Britain’s auditing watchdog has started inquiries into major accounting firms over their role in the London Capital & Finance "mini bonds" scandal that has cost investors more than £200m.

EY, PwC and Oliver Clive & Co are being probed by the Financial Reporting Council (FRC) after signing off on LCF accounts.

The company collapsed in January 2019 with a loss of around £237m for 11,000 investors. LCF was unregulated, meaning customers were not covered by the Financial Services Compensation Scheme, which covers funds up to £85,000 per saver.

EY and PwC each audited a set of annual results in 2016 and 2017, the FRC said, while Oliver Clive audited the company for a month in April 2015.

LCF administrators Smith & Williamson found that investors' cash was used to fund a small group of companies that were connected to a number of individuals with links to the investment group. Borrowers include firms involved in resort developments in Cornwall, the Dominican Republic and Cape Verde.

The Serious Fraud Office arrested five people during its investigation, all of whom were released on bail.

Simon Hume-Kendall, who was chairman of London Oil & Gas, the main company that LCF lent money to before it went bust, last year took the administrators of both businesses to court to prevent them from viewing files he claimed were private, the Financial Times reported, citing two people with knowledge of the matter.

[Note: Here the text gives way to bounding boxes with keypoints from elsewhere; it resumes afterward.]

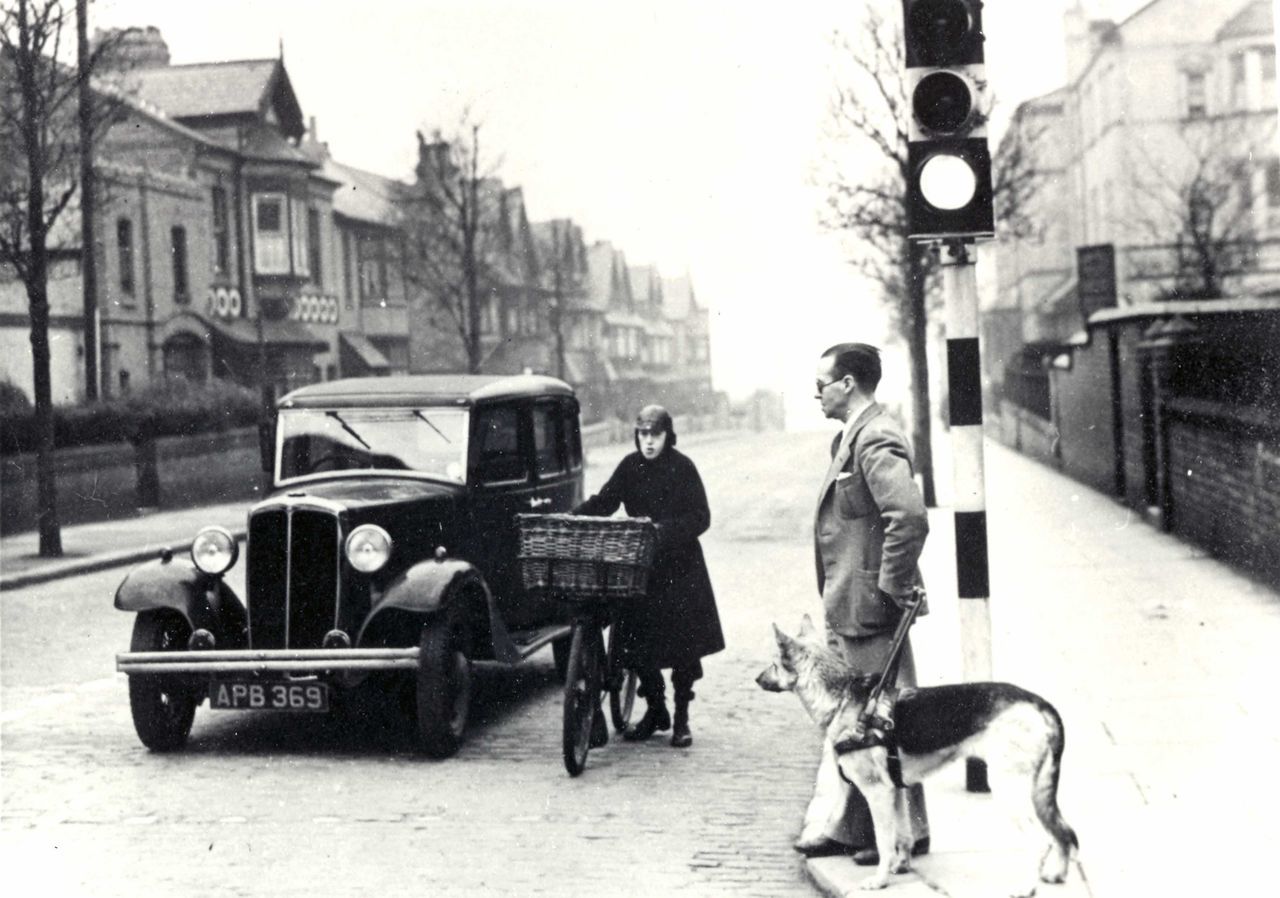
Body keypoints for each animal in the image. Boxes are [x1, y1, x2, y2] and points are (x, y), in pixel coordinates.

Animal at [752, 619, 1075, 898]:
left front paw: (880, 880)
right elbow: (902, 836)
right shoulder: (894, 791)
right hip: (1036, 793)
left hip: (1009, 791)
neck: (843, 699)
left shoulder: (877, 793)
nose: (756, 679)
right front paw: (901, 866)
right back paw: (1056, 875)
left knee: (1042, 842)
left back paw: (1026, 888)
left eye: (773, 663)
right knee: (1063, 834)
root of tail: (1039, 703)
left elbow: (884, 841)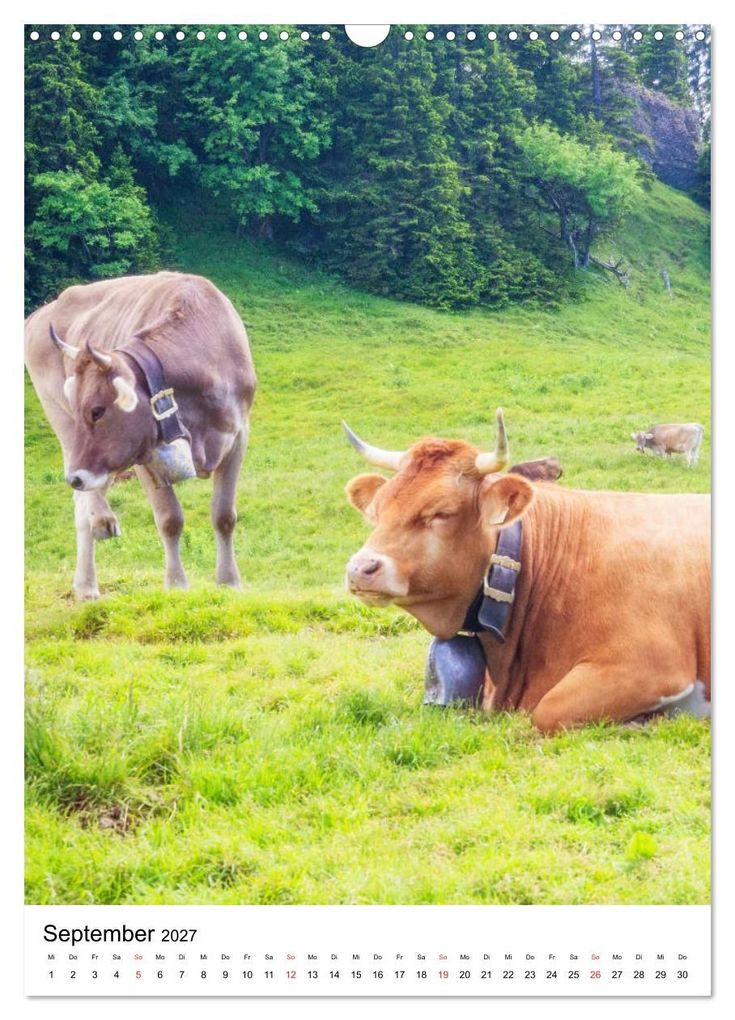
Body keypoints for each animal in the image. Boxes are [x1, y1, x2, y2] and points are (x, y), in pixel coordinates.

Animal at [24, 272, 256, 599]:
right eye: (82, 409)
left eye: (97, 411)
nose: (75, 478)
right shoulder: (143, 454)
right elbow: (169, 519)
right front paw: (175, 584)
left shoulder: (237, 436)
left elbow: (224, 515)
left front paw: (229, 582)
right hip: (62, 423)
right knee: (84, 505)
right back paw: (96, 543)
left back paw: (87, 582)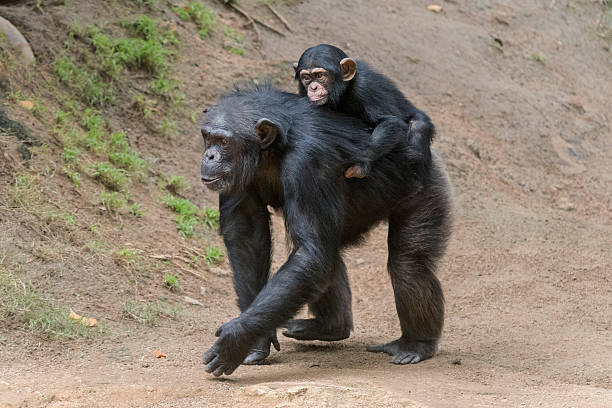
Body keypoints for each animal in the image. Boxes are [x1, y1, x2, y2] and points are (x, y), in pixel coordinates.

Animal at [200, 85, 450, 376]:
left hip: (427, 186)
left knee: (408, 264)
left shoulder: (308, 163)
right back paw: (330, 327)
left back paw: (416, 344)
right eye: (207, 137)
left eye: (224, 142)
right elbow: (246, 234)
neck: (272, 150)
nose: (209, 156)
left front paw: (236, 338)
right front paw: (256, 341)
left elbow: (310, 254)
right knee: (326, 253)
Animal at [296, 43, 436, 180]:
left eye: (320, 76)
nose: (313, 87)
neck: (344, 89)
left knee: (418, 129)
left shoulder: (365, 87)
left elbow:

According to the administrators, a chain of transactions resulted in millions of pounds ultimately flowing to Hume-Kendall and three other executives linked to LCF. London Oil & Gas was LCF’s biggest borrower, owing £124m.

Hume-Kendall has been a major donor to the ruling Conservative Party, giving more than £60,000 over eight years from 2009, according to Electoral Commission records, including £5,000 to the constituency of then Tory MP and former Home Secretary Amber Rudd.

The Financial Conduct Authority (FCA) last week said it was banning permanently marketing of the risky ‘mini bonds’ to retail investors in response to the LCF’s collapse.

A temporary ban was introduced without consultation in January. The ban would apply to the most "complex and opaque arrangements where the funds raised are used to lend to a third party, or to buy or acquire investments, or to buy or fund the construction of property", the FCA said.

Thousands of people who invested in a high-risk bond scheme marketed as a "fixed rate ISA" now face getting a fraction of their money back after LCF collapsed last year. Many of them were first-time investors using cash from retirement funds or inheritances and attracted by claims of high returns.

The bonds were not regulated by the FCA, which only had power over marketing and financial advice on the products.

Under the ban, products caught by the rules can only be promoted to investors that firms know are "sophisticated or high net worth", the FCA said.